Palace of the Bahia (MARRAKECH 1932-33)
By Elizabeth Klein Lacroix, 1934
We found our first home in the Palace of the Bahia, where two French artists welcomed us to our studio.
A great bunch of dates hung from a cord, there was mint tea to drink. I think we smoke a pipe of Kif, too. Armand Lacroix was a student in sculpture from the Paris Beaux Arts Institute, sent down for a year’s study in Africa. Jules Lellouche came from Tunis, where his reputation as painter was already valuable. Thus we found ourselves immediately thrown into inspiring surroundings and most inspiring friendship.
The Bahia, « The Magnificent » was the palace of Moulay Hassan’s reign, constructed in 1873 by his black grand vizier. Within its walls are gardens, courts, pools, and many houses. The décoration was the joy of Bah Ahmed’s last days, and after his death the palace was held only for a short time by certain caids. Now it is the Residence, that is, the home of the French resident-General of Marocco when he visits Marrakech. Here also are received all distinguished persons, guests of the goverment. At other times the palace is little inhabited. There are : the adjutant, the director of the Beaux Arts, a group of Arab prisoners who work out their termes there, and a group of artists.
The studios are against the wall at the end of a garden.
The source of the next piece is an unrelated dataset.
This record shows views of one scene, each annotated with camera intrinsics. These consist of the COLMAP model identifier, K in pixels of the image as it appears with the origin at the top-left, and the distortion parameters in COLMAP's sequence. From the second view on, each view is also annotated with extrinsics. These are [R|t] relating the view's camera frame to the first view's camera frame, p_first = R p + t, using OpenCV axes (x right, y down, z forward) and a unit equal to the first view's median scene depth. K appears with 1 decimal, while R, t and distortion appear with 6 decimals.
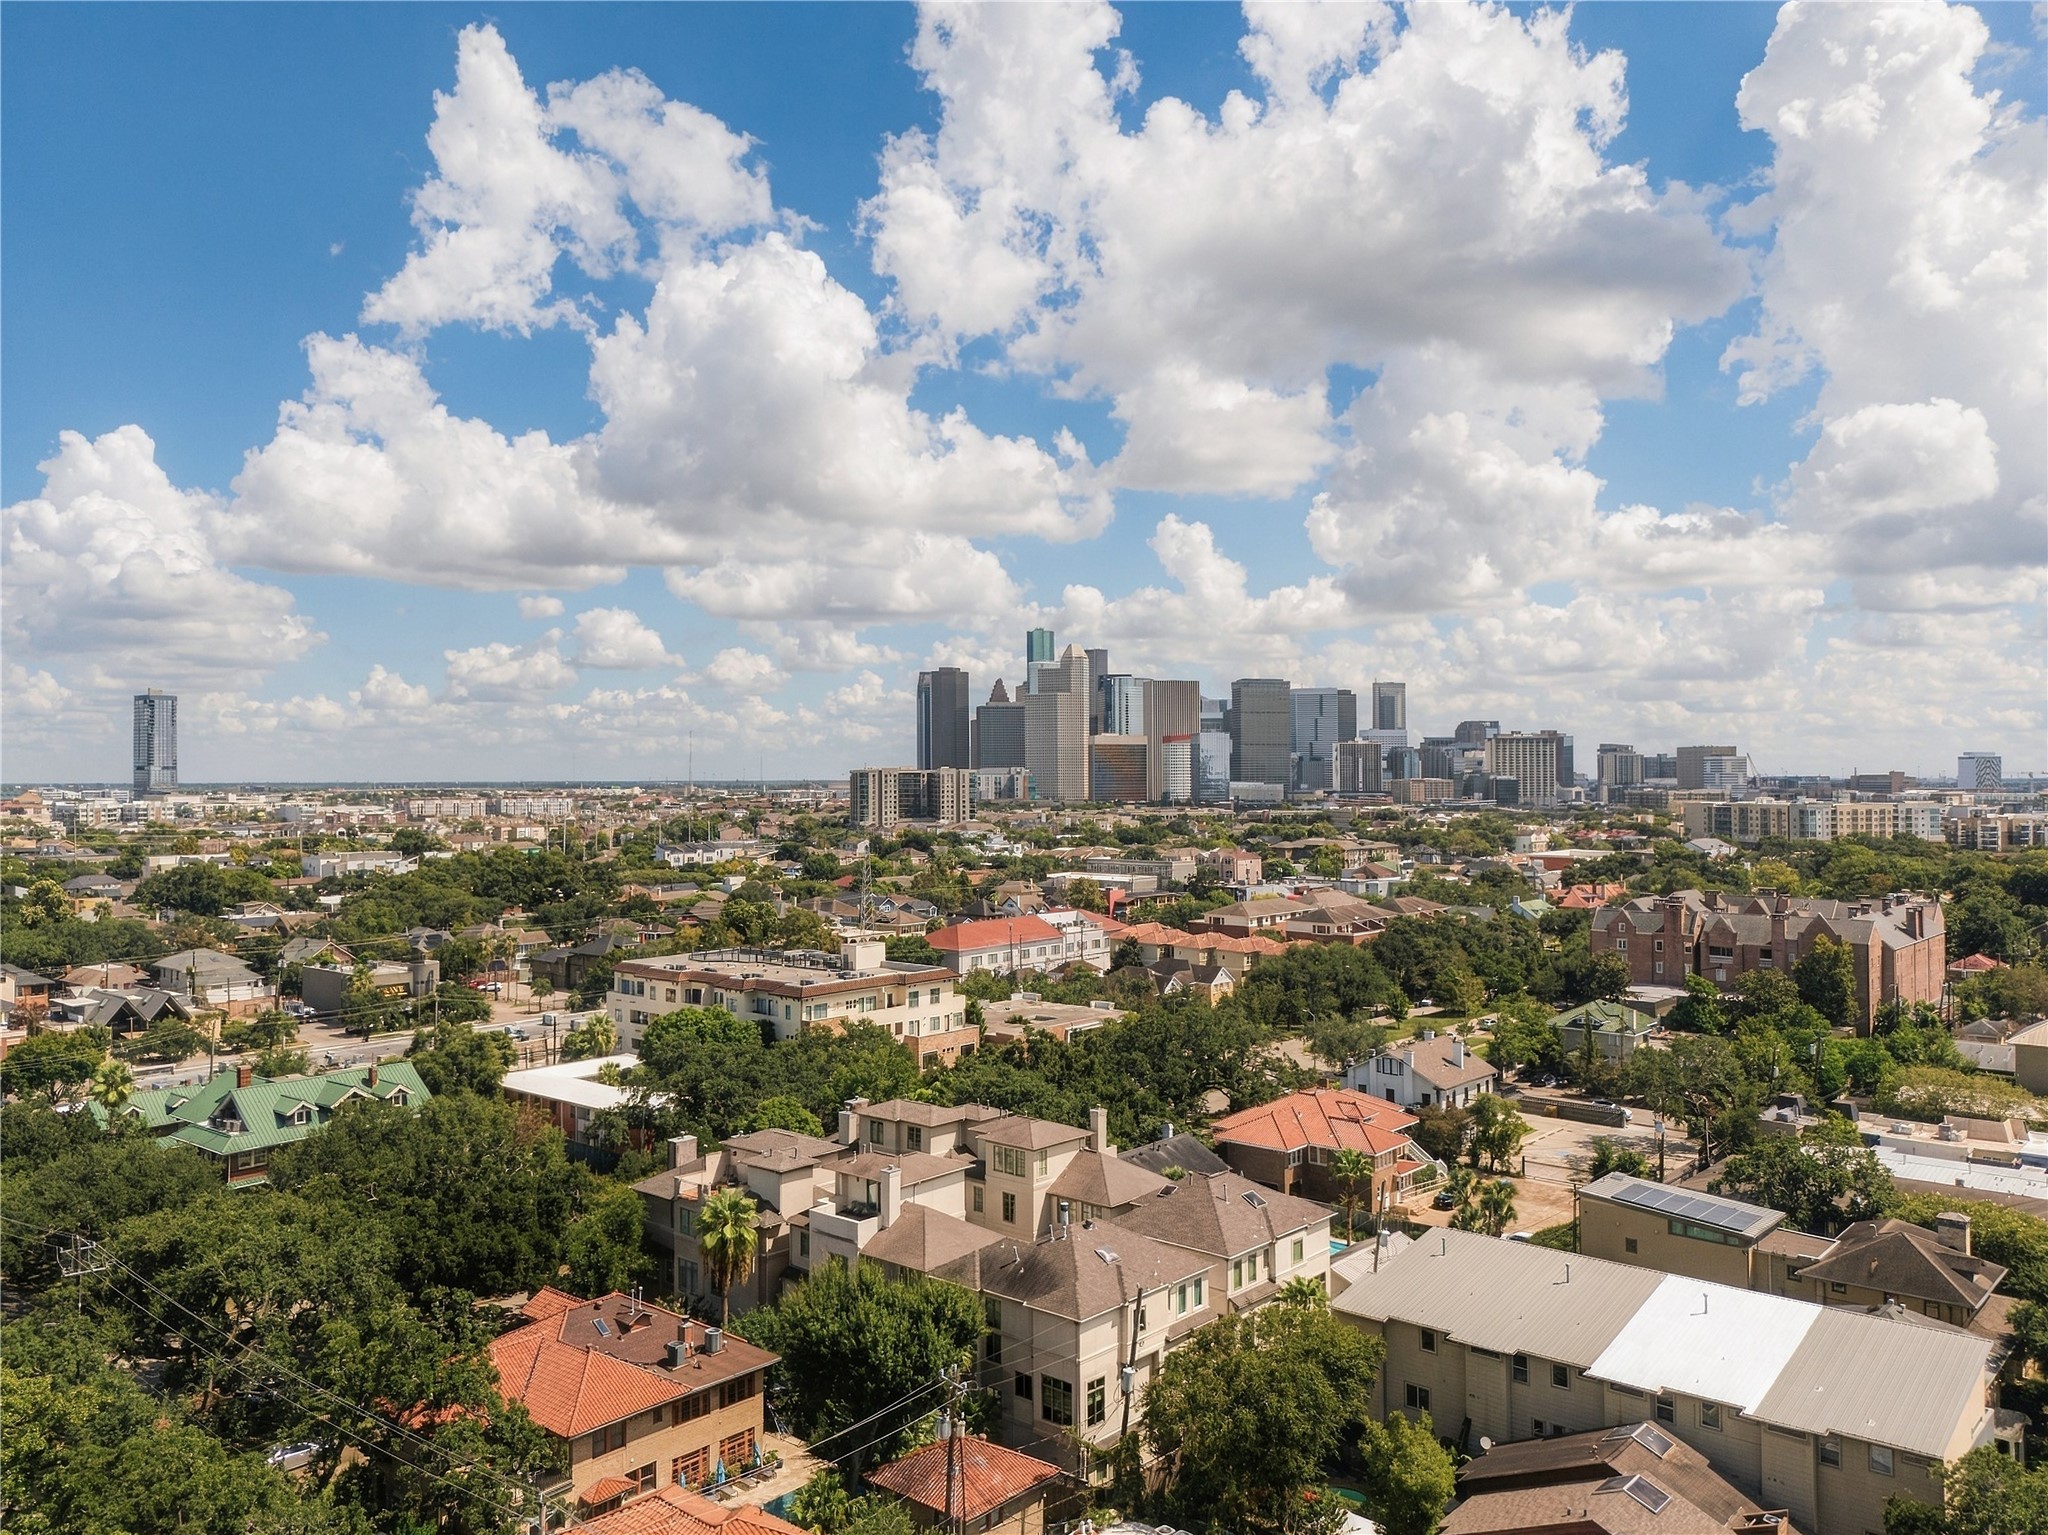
lens RADIAL K [[1539.6, 0, 1011.2], [0, 1539.6, 767.6], [0, 0, 1]] dist [0.107955, -0.116914]
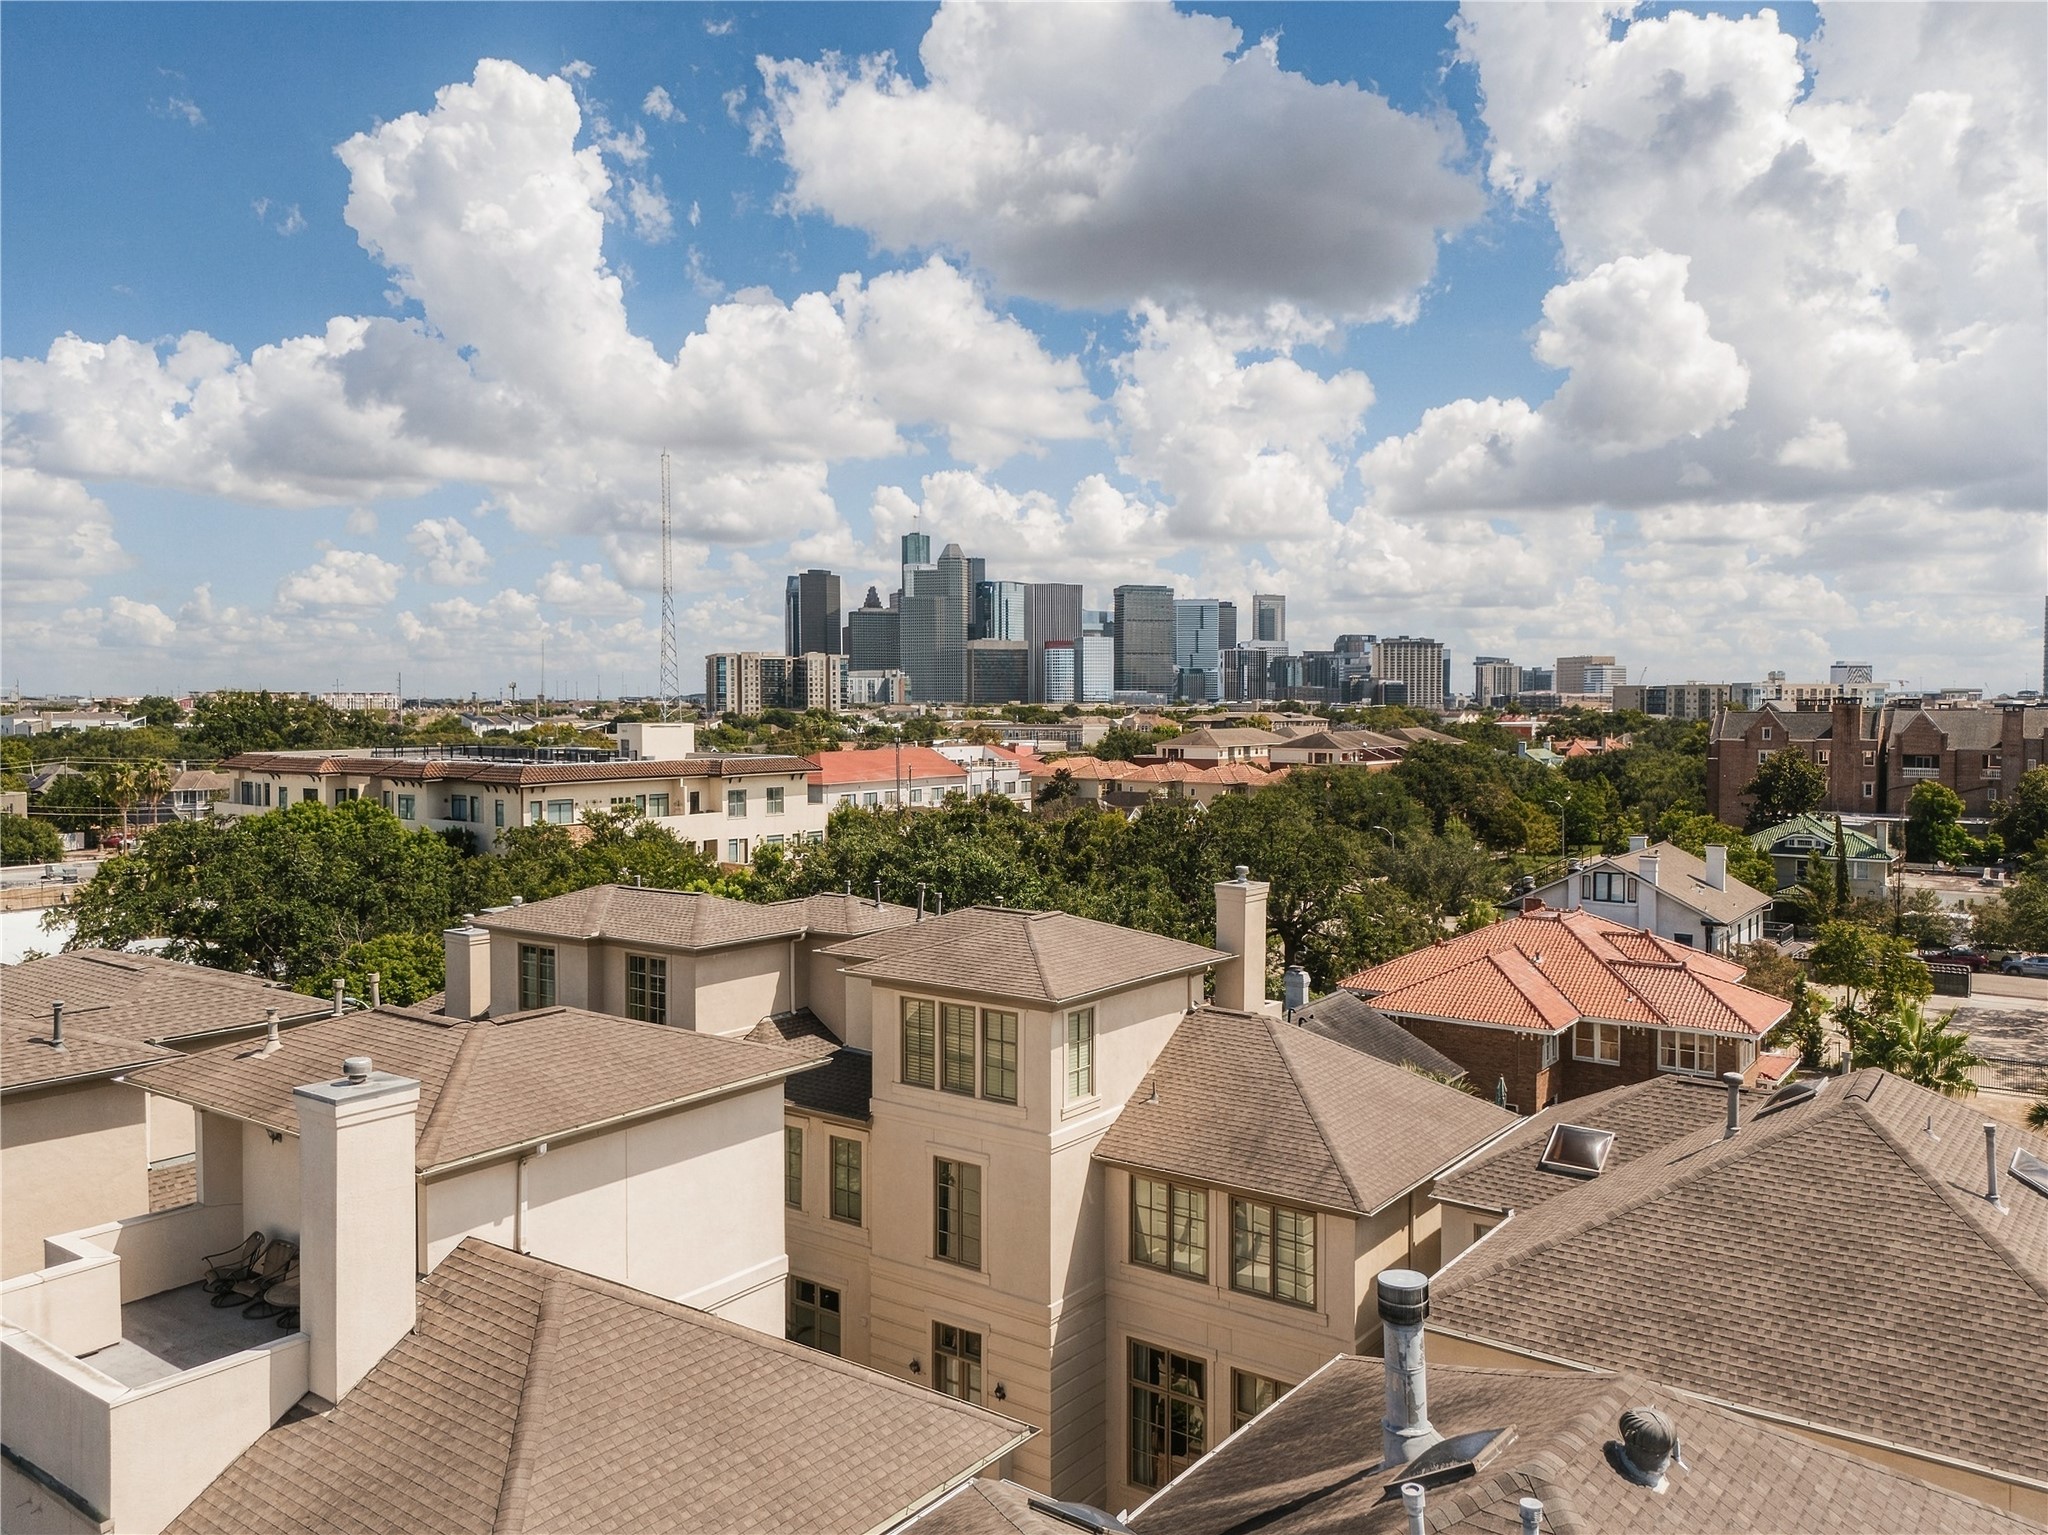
lens RADIAL K [[1539.6, 0, 1011.2], [0, 1539.6, 767.6], [0, 0, 1]] dist [0.107955, -0.116914]
pose [[0.996614, 0.000247, 0.082219, -0.005272], [-0.004292, 0.998789, 0.049017, 0.069149], [-0.082107, -0.049204, 0.995408, 0.263863]]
There are palm trees and flowers and vine-covered walls,
a lovely latticed door opening into a larger garden where are giant eucalyptus trees, then the flower garden fragrant with mimosa, and the great marble court.
I have tried to draw a diagram showing our approach to the studios, but immediately lose myself in a labyrinth, as I did then. Enter a dark nigth. There is no light. Turn left along a narrow passage. Turn left, you arrive in a little court where there is a tree in the center and many roks to fall over. Then feel the wall until you find another door; you hear the cluck-cluck all right, this is where the hens are. Then the odor of rabbits. Then the most difficult stetch, a narrow passage with a slight turning, a few steps up, and then the sky of stars and the open garden. In the studios, one candle, two, or three, if you haven’t forgotten; a pitcher of water, if you haven’t forgotten. Two bed.